Giles’ interest in determining the number of scholarly documents on the Web was inspired by more than just curiosity — as a developer of various novel search engines and digital libraries, there are practical implications for his research. CiteSeer, a public search engine and digital library for scientific and academic papers, primarily in the fields of computer and information science, was created by Giles, Kurt Bollacker and Steve Lawrence in 1997 while they were at the NEC Research Institute (now NEC Labs), in Princeton, New Jersey, CiteSeer's goal was to actively crawl and harvest academic and scientific documents on the Web and use autonomous citation indexing to permit querying by citation or by document, ranking them by citation impact. CiteSeer, which is often considered to be the first automated citation indexing system, was considered a predecessor of academic search tools such as Google Scholar and Microsoft Academic Search. Released in 2008, CiteSeerX was loosely based on the previous CiteSeer search engine and digital library and is built with a new open source infrastructure, SeerSuite, and new algorithms and their implementations. While CiteSeerX has retained CiteSeer’s focus on computer and information science, it has recently been expanding into other scholarly domains such as economics, medicine and physics. One of the motivations for determining the number of scholarly documents on the Web, Giles said, is to increase the number of papers in CiteSeerX.

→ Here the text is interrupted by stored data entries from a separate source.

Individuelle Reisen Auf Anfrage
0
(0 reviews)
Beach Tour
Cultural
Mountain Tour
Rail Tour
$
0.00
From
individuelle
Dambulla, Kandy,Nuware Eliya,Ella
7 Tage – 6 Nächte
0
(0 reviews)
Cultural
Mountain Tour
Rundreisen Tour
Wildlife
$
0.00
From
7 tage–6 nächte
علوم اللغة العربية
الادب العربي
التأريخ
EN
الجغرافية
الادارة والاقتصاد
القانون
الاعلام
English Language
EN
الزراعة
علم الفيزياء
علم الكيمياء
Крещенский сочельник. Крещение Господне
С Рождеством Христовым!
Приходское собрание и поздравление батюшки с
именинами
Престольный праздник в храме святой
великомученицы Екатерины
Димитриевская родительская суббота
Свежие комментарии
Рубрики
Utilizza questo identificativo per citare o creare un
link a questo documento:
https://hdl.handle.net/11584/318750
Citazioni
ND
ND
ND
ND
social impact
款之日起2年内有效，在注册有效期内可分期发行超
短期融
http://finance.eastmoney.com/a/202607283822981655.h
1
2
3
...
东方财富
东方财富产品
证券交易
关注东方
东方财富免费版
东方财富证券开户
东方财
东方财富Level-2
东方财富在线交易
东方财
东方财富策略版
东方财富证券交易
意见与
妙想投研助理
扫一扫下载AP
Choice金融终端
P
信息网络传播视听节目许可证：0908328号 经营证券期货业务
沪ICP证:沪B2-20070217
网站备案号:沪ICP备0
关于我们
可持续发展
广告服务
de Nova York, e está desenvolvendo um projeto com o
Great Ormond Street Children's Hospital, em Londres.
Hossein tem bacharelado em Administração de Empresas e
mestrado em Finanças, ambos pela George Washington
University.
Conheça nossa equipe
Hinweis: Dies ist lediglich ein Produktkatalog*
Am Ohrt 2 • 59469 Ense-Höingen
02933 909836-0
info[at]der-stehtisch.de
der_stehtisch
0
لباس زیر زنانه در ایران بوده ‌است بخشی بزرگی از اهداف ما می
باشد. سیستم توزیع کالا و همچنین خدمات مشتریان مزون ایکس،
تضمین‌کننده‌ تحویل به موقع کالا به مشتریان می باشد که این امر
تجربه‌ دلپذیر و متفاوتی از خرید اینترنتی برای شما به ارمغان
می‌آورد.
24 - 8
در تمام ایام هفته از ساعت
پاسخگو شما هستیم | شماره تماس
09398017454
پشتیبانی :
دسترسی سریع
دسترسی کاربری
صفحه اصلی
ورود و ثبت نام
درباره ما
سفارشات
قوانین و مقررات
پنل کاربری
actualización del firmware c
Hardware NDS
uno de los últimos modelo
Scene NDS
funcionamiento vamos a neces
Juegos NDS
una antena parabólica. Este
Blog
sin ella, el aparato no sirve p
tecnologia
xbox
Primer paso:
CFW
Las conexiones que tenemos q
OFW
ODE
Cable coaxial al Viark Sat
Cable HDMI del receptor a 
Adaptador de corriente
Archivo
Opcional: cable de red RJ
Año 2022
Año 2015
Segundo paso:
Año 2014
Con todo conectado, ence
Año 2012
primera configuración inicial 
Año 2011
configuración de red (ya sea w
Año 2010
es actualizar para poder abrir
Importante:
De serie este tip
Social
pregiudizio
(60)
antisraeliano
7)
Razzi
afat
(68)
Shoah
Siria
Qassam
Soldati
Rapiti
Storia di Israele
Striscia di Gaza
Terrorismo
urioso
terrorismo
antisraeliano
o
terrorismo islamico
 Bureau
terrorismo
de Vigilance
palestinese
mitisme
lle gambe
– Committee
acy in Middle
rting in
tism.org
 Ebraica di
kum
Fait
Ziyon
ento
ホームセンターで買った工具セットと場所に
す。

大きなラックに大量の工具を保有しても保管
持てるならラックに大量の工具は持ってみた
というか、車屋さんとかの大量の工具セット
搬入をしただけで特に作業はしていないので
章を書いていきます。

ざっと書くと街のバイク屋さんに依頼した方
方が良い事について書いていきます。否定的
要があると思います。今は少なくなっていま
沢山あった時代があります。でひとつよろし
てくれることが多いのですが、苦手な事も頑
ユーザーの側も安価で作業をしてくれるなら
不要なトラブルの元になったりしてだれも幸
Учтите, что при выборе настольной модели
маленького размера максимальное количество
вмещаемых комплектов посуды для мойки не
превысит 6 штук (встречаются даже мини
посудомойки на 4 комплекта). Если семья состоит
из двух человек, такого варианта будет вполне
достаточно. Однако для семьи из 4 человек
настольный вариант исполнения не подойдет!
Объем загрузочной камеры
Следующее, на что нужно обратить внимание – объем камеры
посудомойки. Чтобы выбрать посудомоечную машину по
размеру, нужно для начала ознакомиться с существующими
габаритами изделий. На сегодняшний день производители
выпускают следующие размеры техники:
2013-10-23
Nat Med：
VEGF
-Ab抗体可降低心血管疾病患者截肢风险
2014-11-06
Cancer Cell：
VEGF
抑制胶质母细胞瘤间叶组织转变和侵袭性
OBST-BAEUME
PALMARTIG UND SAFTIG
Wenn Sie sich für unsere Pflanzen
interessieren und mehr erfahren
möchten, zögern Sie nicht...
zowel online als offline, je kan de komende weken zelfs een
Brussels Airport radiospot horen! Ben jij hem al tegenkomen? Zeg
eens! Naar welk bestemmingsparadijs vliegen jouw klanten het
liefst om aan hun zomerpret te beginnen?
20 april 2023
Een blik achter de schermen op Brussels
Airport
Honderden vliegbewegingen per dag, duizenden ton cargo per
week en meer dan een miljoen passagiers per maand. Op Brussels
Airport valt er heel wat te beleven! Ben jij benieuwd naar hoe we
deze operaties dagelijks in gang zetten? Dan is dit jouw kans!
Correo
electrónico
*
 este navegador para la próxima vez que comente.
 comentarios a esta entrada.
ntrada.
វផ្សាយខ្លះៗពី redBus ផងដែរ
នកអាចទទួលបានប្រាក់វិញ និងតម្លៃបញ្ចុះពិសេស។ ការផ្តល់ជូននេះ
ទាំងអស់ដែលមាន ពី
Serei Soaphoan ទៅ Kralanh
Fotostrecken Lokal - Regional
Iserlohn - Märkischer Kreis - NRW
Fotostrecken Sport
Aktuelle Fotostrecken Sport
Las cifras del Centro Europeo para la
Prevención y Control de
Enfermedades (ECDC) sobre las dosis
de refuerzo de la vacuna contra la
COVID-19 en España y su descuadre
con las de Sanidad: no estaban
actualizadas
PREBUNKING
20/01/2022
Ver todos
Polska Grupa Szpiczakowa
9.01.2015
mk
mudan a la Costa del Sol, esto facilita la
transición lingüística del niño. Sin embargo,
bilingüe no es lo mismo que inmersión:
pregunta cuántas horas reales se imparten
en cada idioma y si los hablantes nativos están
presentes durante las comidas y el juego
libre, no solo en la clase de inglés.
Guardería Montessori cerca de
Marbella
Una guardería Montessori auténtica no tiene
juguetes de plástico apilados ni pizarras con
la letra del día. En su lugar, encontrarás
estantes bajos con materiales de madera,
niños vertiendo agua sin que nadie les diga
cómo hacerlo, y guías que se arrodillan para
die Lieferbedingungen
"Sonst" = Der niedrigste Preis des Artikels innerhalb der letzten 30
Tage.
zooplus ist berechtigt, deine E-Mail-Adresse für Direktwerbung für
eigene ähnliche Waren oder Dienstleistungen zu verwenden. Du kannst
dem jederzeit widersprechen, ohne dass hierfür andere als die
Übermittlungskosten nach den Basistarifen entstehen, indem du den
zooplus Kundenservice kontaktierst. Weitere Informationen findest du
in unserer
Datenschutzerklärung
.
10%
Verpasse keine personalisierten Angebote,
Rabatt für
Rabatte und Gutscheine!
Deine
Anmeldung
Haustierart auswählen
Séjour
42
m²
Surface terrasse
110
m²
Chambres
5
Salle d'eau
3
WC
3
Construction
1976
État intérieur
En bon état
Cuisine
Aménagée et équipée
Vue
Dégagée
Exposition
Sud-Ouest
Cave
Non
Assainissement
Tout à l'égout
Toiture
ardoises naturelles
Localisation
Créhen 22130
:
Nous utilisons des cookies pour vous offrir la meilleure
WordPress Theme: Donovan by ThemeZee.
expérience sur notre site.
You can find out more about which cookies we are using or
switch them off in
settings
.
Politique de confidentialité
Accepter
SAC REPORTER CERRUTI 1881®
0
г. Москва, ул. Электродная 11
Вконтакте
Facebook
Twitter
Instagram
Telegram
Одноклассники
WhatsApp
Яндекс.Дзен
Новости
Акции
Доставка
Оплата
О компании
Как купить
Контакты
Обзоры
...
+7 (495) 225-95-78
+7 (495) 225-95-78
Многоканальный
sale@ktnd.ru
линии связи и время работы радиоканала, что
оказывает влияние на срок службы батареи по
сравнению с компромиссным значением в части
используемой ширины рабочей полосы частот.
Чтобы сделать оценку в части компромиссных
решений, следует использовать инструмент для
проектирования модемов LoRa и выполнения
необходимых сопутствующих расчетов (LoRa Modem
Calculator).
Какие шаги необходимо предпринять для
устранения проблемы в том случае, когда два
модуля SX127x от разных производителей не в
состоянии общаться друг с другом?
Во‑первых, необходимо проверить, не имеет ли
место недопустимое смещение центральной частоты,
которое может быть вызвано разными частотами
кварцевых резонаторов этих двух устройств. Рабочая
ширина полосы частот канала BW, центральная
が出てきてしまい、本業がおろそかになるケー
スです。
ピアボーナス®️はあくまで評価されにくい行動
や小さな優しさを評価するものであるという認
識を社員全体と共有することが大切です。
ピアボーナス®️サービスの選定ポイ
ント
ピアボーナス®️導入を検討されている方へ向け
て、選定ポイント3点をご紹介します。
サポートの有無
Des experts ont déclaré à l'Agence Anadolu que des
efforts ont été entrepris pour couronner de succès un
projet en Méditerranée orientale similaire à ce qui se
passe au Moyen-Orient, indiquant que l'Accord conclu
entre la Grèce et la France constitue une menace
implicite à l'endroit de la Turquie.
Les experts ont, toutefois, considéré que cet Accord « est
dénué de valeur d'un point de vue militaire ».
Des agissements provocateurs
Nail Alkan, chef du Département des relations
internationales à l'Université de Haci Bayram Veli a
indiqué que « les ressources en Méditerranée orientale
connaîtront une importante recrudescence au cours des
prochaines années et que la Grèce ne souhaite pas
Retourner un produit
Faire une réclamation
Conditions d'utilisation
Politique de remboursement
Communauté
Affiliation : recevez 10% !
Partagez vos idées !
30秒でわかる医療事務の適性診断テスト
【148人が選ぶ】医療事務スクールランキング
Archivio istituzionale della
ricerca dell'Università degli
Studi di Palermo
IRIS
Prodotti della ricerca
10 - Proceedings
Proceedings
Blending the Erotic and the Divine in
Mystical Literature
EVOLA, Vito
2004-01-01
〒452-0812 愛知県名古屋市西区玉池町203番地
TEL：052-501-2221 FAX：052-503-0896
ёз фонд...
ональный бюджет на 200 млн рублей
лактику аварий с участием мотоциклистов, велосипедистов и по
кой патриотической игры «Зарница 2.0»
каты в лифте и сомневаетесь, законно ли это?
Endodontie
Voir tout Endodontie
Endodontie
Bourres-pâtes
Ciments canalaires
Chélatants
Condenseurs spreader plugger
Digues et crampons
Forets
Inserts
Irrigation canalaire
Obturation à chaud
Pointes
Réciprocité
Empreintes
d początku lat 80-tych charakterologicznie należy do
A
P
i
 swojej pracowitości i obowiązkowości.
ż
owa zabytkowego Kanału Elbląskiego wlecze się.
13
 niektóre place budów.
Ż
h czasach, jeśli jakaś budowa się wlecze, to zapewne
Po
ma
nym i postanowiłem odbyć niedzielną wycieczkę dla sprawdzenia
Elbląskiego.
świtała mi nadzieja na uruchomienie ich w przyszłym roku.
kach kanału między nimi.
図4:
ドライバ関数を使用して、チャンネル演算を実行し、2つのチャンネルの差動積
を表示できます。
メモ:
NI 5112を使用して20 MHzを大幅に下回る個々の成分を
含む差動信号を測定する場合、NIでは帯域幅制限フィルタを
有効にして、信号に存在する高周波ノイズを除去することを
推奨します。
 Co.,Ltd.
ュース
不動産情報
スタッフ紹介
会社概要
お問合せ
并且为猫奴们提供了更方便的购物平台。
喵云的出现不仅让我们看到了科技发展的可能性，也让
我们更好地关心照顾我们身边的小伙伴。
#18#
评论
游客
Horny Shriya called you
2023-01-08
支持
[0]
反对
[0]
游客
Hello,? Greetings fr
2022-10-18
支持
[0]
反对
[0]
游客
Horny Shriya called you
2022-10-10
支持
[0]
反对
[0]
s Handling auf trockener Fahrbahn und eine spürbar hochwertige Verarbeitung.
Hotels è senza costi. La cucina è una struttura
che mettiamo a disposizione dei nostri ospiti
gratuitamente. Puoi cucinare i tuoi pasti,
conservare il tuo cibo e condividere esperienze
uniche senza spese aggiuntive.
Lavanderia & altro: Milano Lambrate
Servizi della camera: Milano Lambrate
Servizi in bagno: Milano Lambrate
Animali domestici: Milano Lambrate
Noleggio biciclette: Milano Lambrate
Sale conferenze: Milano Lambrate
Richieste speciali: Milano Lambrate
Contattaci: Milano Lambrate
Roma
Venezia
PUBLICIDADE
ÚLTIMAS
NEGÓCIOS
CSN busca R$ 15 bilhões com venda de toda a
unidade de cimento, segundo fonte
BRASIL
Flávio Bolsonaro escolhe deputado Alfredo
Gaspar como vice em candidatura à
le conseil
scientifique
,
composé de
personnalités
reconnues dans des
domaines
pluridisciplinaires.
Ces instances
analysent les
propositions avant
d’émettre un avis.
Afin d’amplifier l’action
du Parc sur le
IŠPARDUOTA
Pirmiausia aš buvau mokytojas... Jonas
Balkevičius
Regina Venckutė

A significant finding in their study, Giles and Khabsa wrote in their paper, is that almost one in four of Web accessible scholarly documents are freely and publicly available. The researchers used Google Scholar to estimate this percentage because Scholar provides a direct link to the publicly available document next to each search result where a link is available. The findings are important, Giles said, because publicly available documents carry more weight in the research community. Governments, especially those in Europe, fund a lot of scientific research and don’t want papers not to be freely available. In addition, he said, it's been shown that freely available papers are much more likely to be cited than those that are not.
By having an idea of how many scholarly documents are on the Web as well as how many are freely available, Giles said, researchers can be better equipped to manage scholarly document research and related projects.
"It was surprising to see how many scholarly documents were digitized and how many were freely available,” Giles said. “But keep in mind, these estimates were only for those written in English. How many are there in other languages, more or less than English?"